#### Task objective
Copy, word for word, the lines below from the one containing "Airdrie Food Delivery" up to and including the one containing "whole of the ball", with pictures left out.

#### Information given

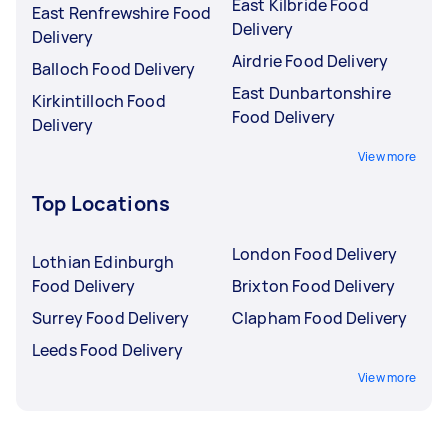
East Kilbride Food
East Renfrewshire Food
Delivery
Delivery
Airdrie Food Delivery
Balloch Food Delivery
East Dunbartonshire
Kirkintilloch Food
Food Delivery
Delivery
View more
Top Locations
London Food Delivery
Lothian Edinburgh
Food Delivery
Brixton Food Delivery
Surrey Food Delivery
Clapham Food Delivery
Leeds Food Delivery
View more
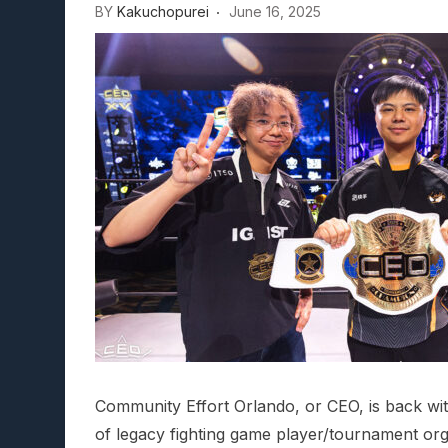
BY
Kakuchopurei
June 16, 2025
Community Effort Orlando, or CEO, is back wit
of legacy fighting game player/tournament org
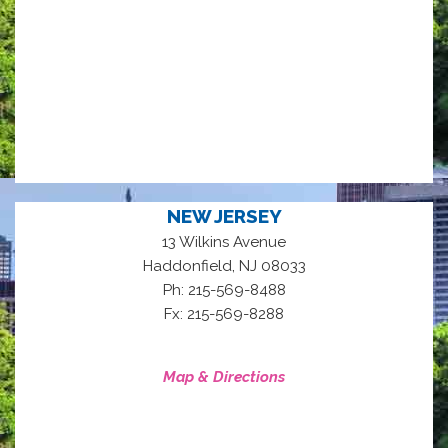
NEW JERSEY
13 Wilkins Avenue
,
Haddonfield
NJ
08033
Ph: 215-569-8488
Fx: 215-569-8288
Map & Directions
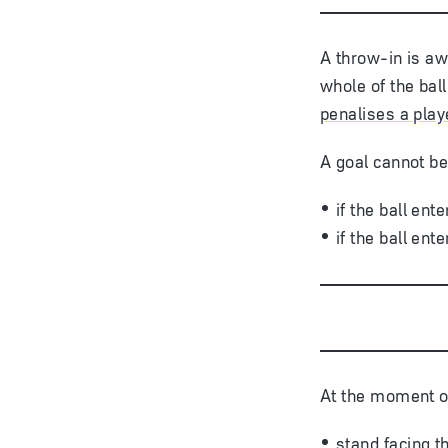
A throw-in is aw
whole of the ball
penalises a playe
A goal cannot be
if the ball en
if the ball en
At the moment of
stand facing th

#### Exercise answer
Airdrie Food Delivery
Balloch Food Delivery
East Dunbartonshire
Kirkintilloch Food
Food Delivery
Delivery
View more
Top Locations
London Food Delivery
Lothian Edinburgh
Food Delivery
Brixton Food Delivery
Surrey Food Delivery
Clapham Food Delivery
Leeds Food Delivery
View more
BY
Kakuchopurei
June 16, 2025
Community Effort Orlando, or CEO, is back wit
of legacy fighting game player/tournament org
NEW JERSEY
13 Wilkins Avenue
,
Haddonfield
NJ
08033
Ph: 215-569-8488
Fx: 215-569-8288
Map & Directions
A throw-in is aw
whole of the ball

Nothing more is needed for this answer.